• [PROVIDED TEXT]:
Originally Posted by

**chug1** Well the length of a vector [a,b,c,...] is

$\displaystyle

\sqrt[]{{a^2}+{b^2}+{c^2}+...}

$

so the legnth of u would be

$\displaystyle \sqrt[]{{1^2}+{2^2}+{3^2}+{4^2}}$

$\displaystyle =\sqrt[]{{1}+{4}+{9}+{16}}$

$\displaystyle =\sqrt[]{30}$

which is what you got, you just need to provide it as a squareroot for the "exact answer"

Sorry i can't help with (b), but for (c) a vector in the opposite direction has the negative of the components of the original vector. e.g. the opposite direction to [a,b,c,d] is [-a,-b,-c,-d], so the opposite direction to w=[0,2,-2,2] is [0,-2,2,-2]. A **unit** vector in this direction has a length of 1, so it is some positive multiple k of [0,-2,2,-2] which has a length of 1. Calculate the length using the above formula.

$\displaystyle 1=k\:\sqrt[]{{0^2}+{(-2)^2}+{2^2}+{(-2)^2}}$

$\displaystyle 1=k\:\sqrt[]{0+4+4+4}$

$\displaystyle 1=k\:\sqrt[]{12}$

$\displaystyle k=\frac{1}{\sqrt[]{12}}$

so the unit vector in the direction opposite to w=[0,2,-2,2] is

$\displaystyle

\frac{1}{\sqrt[]{12}}\:\left[0,-2,2,-2 \right]

$

Hope this helps

• [EXERCISE REQUIREMENTS]:
- A) In the vector-length post, which vector points in the direction opposite to w=[0,2,-2,2]?
- B) Rewrite the vector-length post from "so the legnth" to "the above formula.", putting "entries" in place of "components".

• [GIVEN MATERIAL]:
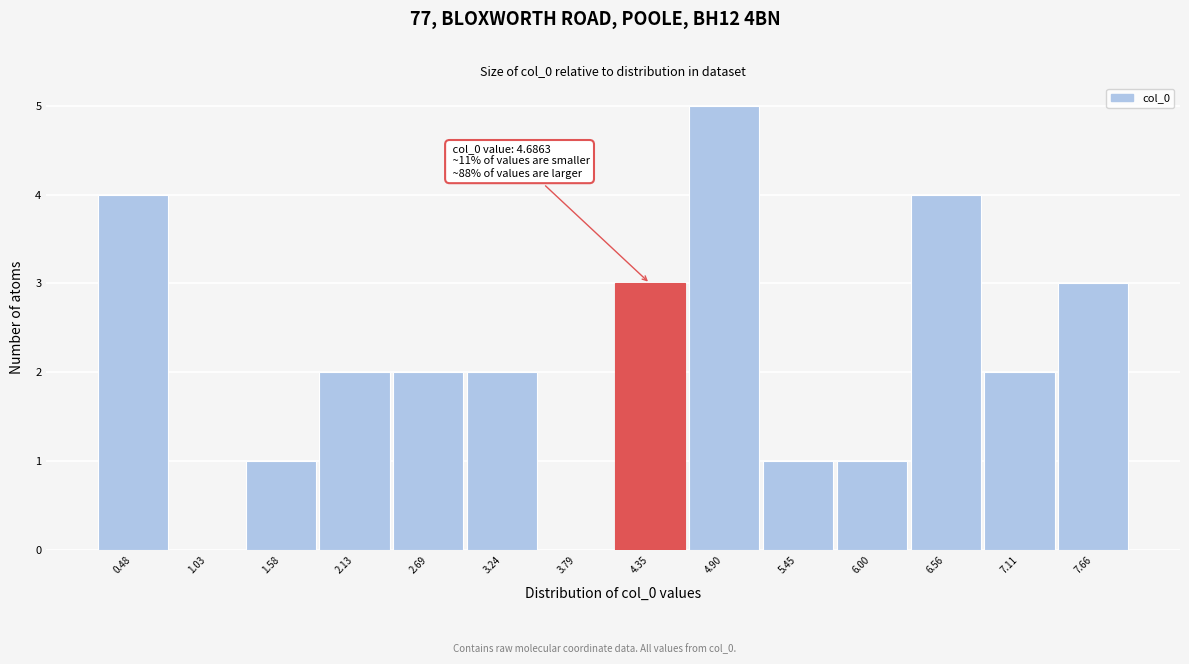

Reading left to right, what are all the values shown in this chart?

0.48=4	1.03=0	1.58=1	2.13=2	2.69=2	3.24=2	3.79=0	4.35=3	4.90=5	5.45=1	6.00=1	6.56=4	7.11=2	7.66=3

• [RESPONSE LIST]:
- A) [0,-2,2,-2]

- B)
so the legnth of u would be

$\displaystyle \sqrt[]{{1^2}+{2^2}+{3^2}+{4^2}}$

$\displaystyle =\sqrt[]{{1}+{4}+{9}+{16}}$

$\displaystyle =\sqrt[]{30}$

which is what you got, you just need to provide it as a squareroot for the "exact answer"

Sorry i can't help with (b), but for (c) a vector in the opposite direction has the negative of the entries of the original vector. e.g. the opposite direction to [a,b,c,d] is [-a,-b,-c,-d], so the opposite direction to w=[0,2,-2,2] is [0,-2,2,-2]. A **unit** vector in this direction has a length of 1, so it is some positive multiple k of [0,-2,2,-2] which has a length of 1. Calculate the length using the above formula.